Militarily, the United States shoulders virtually nothing. Of the roughly 97,000 soldiers and police officers serving on United Nations peacekeeping missions, 74 are American, according to figures released in June.
The Trump administration has proposed significant cuts in its funding of the organization. A spokesman for the global body said such reductions would “simply make it impossible” for the United Nations to maintain essential operations like hosting Syria peace talks, monitoring nuclear proliferation and immunizing children.
— SOMINI SENGUPTA
Report on cost of refugees counters Trump view.

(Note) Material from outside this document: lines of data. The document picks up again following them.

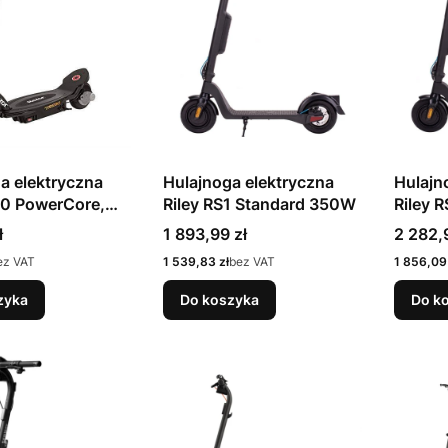
a elektryczna
Hulajnoga elektryczna
Hulajn
90 PowerCore,
Riley RS1 Standard 350W
Riley 
(13173804)
Cena
Cena
ł
1 893,99 zł
2 282,
Cena
Cena
ez VAT
1 539,83 zł
bez VAT
1 856,09 
zyka
Do koszyka
Do k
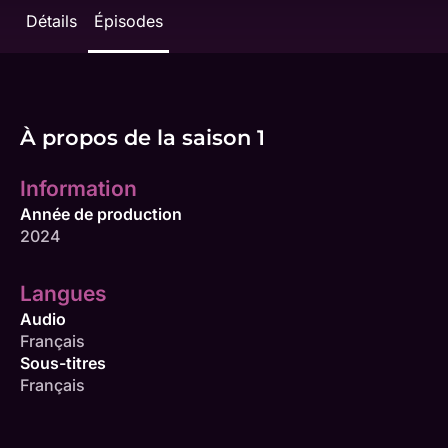
Détails
Épisodes
À propos de la saison 1
Information
Année de production
2024
Langues
Audio
Français
Sous-titres
Français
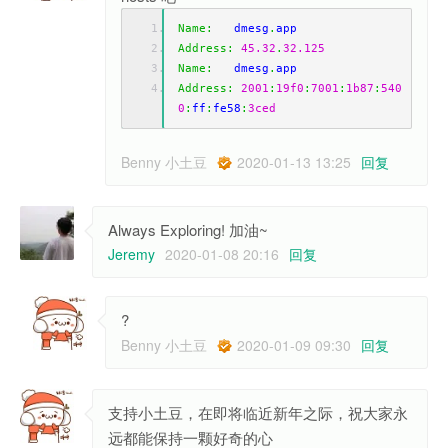
Name
:
   dmesg
.
app
Address
:
45.32
.
32.125
Name
:
   dmesg
.
app
Address
:
2001
:
19f0
:
7001
:
1b87
:
540
0
:
ff
:
fe58
:
3ced
Benny 小土豆
2020-01-13 13:25
回复
Always Exploring! 加油~
Jeremy
2020-01-08 20:16
回复
?
Benny 小土豆
2020-01-09 09:30
回复
支持小土豆，在即将临近新年之际，祝大家永
远都能保持一颗好奇的心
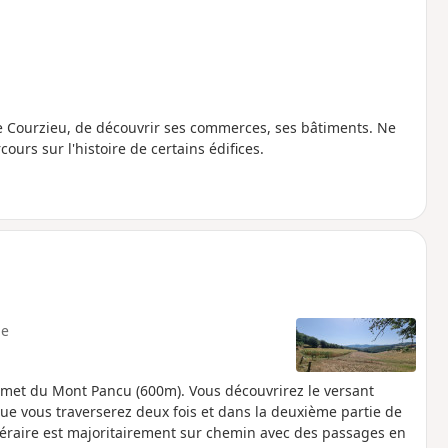
de Courzieu, de découvrir ses commerces, ses bâtiments. Ne
urs sur l'histoire de certains édifices.
e
met du Mont Pancu (600m). Vous découvrirez le versant
que vous traverserez deux fois et dans la deuxième partie de
tinéraire est majoritairement sur chemin avec des passages en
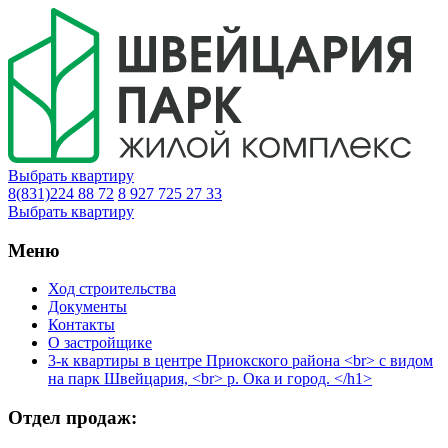
Выбрать квартиру
8(831)224 88 72
8 927 725 27 33
Выбрать квартиру
Меню
Ход строительства
Документы
Контакты
О застройщике
3-к квартиры в центре Приокского района <br> с видом
на парк Швейцария, <br> р. Ока и город. </h1>
Отдел продаж:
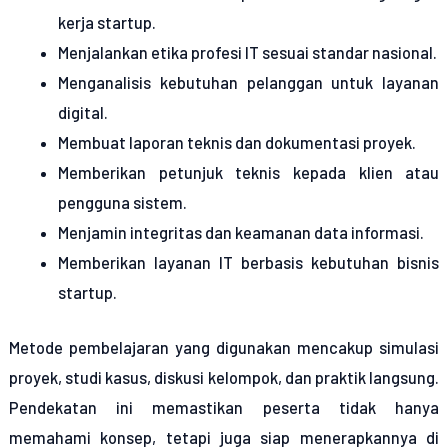
kerja startup.
Menjalankan etika profesi IT sesuai standar nasional.
Menganalisis kebutuhan pelanggan untuk layanan
digital.
Membuat laporan teknis dan dokumentasi proyek.
Memberikan petunjuk teknis kepada klien atau
pengguna sistem.
Menjamin integritas dan keamanan data informasi.
Memberikan layanan IT berbasis kebutuhan bisnis
startup.
Metode pembelajaran yang digunakan mencakup simulasi
proyek, studi kasus, diskusi kelompok, dan praktik langsung.
Pendekatan ini memastikan peserta tidak hanya
memahami konsep, tetapi juga siap menerapkannya di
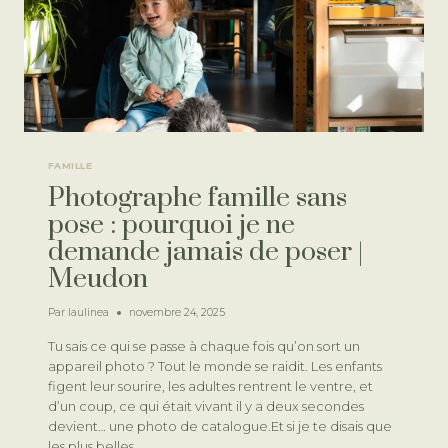
FAMILLE
Photographe famille sans
pose : pourquoi je ne
demande jamais de poser |
Meudon
Par
laulinea
novembre 24, 2025
Tu sais ce qui se passe à chaque fois qu’on sort un
appareil photo ? Tout le monde se raidit. Les enfants
figent leur sourire, les adultes rentrent le ventre, et
d’un coup, ce qui était vivant il y a deux secondes
devient… une photo de catalogue.Et si je te disais que
les plus belles…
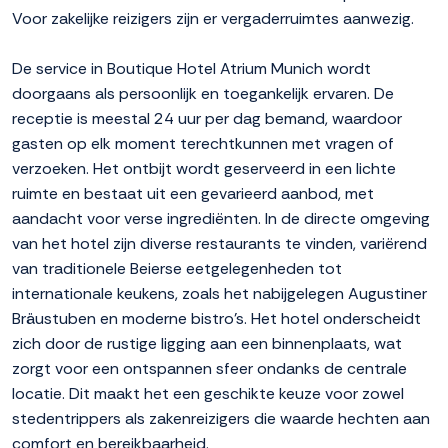
Voor zakelijke reizigers zijn er vergaderruimtes aanwezig.
De service in Boutique Hotel Atrium Munich wordt
doorgaans als persoonlijk en toegankelijk ervaren. De
receptie is meestal 24 uur per dag bemand, waardoor
gasten op elk moment terechtkunnen met vragen of
verzoeken. Het ontbijt wordt geserveerd in een lichte
ruimte en bestaat uit een gevarieerd aanbod, met
aandacht voor verse ingrediënten. In de directe omgeving
van het hotel zijn diverse restaurants te vinden, variërend
van traditionele Beierse eetgelegenheden tot
internationale keukens, zoals het nabijgelegen Augustiner
Bräustuben en moderne bistro's. Het hotel onderscheidt
zich door de rustige ligging aan een binnenplaats, wat
zorgt voor een ontspannen sfeer ondanks de centrale
locatie. Dit maakt het een geschikte keuze voor zowel
stedentrippers als zakenreizigers die waarde hechten aan
comfort en bereikbaarheid.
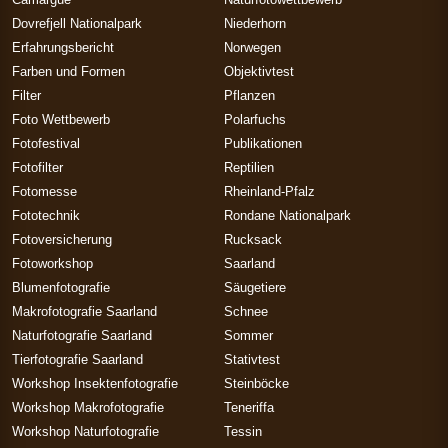
Dovrefjell Nationalpark
Niederhorn
Erfahrungsbericht
Norwegen
Farben und Formen
Objektivtest
Filter
Pflanzen
Foto Wettbewerb
Polarfuchs
Fotofestival
Publikationen
Fotofilter
Reptilien
Fotomesse
Rheinland-Pfalz
Fototechnik
Rondane Nationalpark
Fotoversicherung
Rucksack
Fotoworkshop
Saarland
Blumenfotografie
Säugetiere
Makrofotografie Saarland
Schnee
Naturfotografie Saarland
Sommer
Tierfotografie Saarland
Stativtest
Workshop Insektenfotografie
Steinböcke
Workshop Makrofotografie
Teneriffa
Workshop Naturfotografie
Tessin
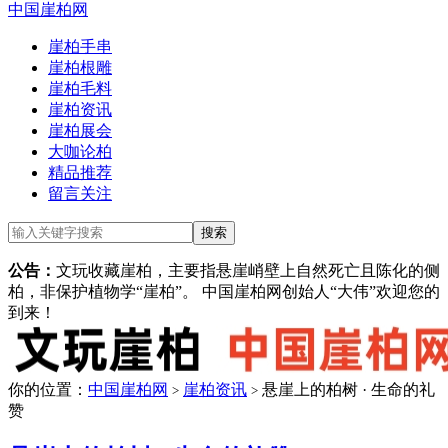
中国崖柏网
崖柏手串
崖柏根雕
崖柏毛料
崖柏资讯
崖柏展会
大咖论柏
精品推荐
留言关注
公告：
文玩收藏崖柏，主要指悬崖峭壁上自然死亡且陈化的侧
柏，非保护植物学“崖柏”。 中国崖柏网创始人“大伟”欢迎您的
到来！
你的位置：
中国崖柏网
崖柏资讯
悬崖上的柏树 · 生命的礼
>
>
赞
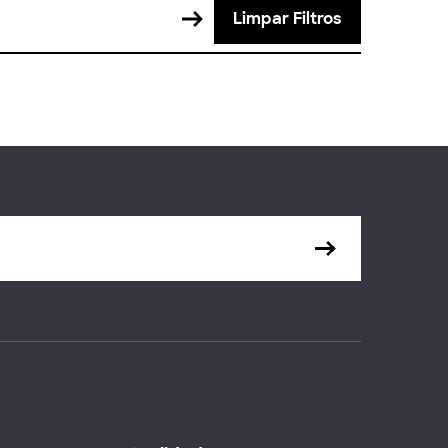
Limpar Filtros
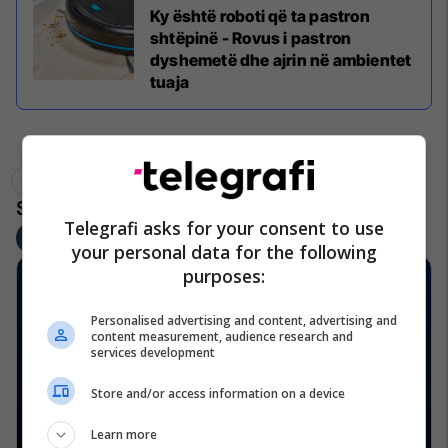
Ky është roboti që ta pastron
shtëpinë - Rovus i pastron
dyshemetë dhe ajrin në ambientet
tuaja
Delimano
Top Shop Kosova
Telegrafi Deals
Telegrafi asks for your consent to use
your personal data for the following
purposes:
Personalised advertising and content, advertising and
content measurement, audience research and
services development
Store and/or access information on a device
Learn more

As President Trump considers cutting the number of refugees allowed into the United States to the lowest level in decades, his administration is grappling with a new appraisal of what refugees add to the nation: tens of billions of dollars in taxes.
One of the arguments for such a reduction is that refugees cost American taxpayers too much money. But a draft report commissioned by the administration found that refugees put a lot more money into government coffers than they take out: $63 billion from 2004 to 2014, according to the study, which was carried out by the Department of Health and Human Services and has been seen by The New York Times.
The United Nations has repeatedly appealed to countries around the world to help resettle 1.2 million refugees fleeing war and persecution.